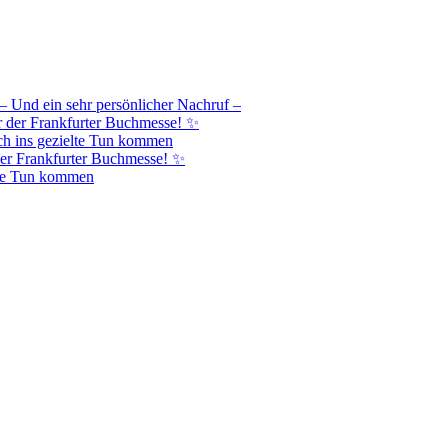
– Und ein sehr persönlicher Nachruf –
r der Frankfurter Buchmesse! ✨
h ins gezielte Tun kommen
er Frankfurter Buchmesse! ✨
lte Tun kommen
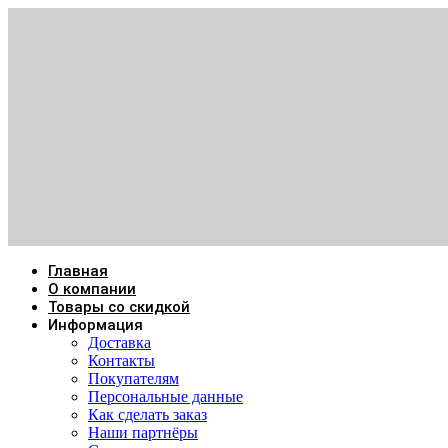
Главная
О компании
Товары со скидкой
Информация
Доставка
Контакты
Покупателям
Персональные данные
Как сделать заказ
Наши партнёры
******
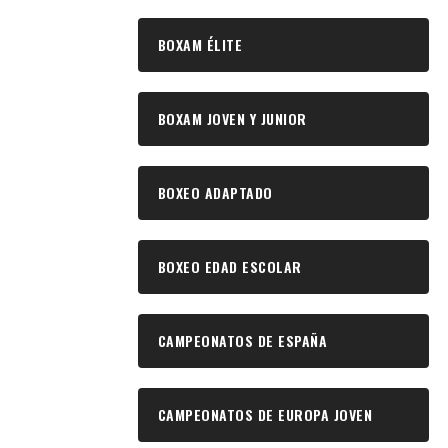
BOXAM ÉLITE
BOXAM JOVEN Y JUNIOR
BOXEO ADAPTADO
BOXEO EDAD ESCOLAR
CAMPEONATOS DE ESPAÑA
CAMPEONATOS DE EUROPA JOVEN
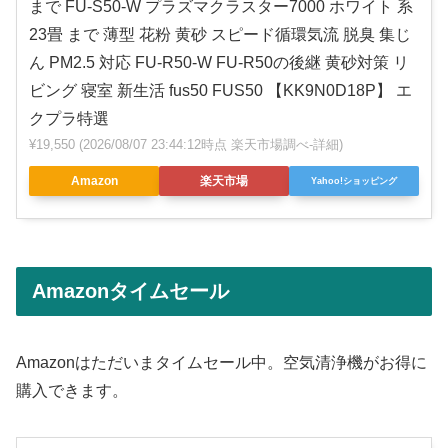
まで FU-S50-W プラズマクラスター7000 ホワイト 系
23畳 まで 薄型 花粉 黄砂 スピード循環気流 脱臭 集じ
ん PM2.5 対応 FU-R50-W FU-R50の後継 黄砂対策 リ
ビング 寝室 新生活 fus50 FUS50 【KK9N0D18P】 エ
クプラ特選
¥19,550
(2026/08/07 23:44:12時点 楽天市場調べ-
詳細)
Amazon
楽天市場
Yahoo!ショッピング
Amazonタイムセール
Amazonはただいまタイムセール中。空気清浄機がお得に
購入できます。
******
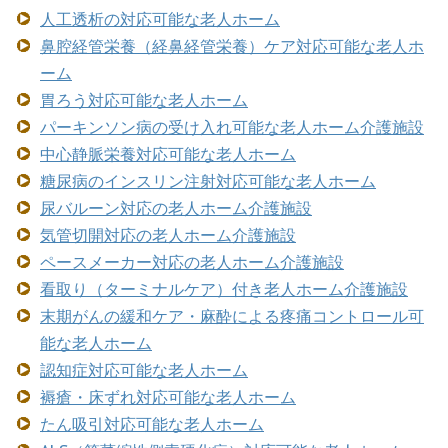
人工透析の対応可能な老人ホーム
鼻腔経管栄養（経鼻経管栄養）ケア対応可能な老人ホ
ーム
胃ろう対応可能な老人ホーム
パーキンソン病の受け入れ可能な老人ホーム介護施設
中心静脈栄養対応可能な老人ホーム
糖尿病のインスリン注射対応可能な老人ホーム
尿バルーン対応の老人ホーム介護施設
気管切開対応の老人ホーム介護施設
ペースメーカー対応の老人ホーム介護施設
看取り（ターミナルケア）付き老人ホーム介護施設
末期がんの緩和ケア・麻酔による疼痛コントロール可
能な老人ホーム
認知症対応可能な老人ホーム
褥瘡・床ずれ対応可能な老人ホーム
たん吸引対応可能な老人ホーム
******
Aim of the exercise: Your answer must be every line from the entries that contains the string "Frankfurter", copied as it stands.

Answer to this problem:
r der Frankfurter Buchmesse! ✨
er Frankfurter Buchmesse! ✨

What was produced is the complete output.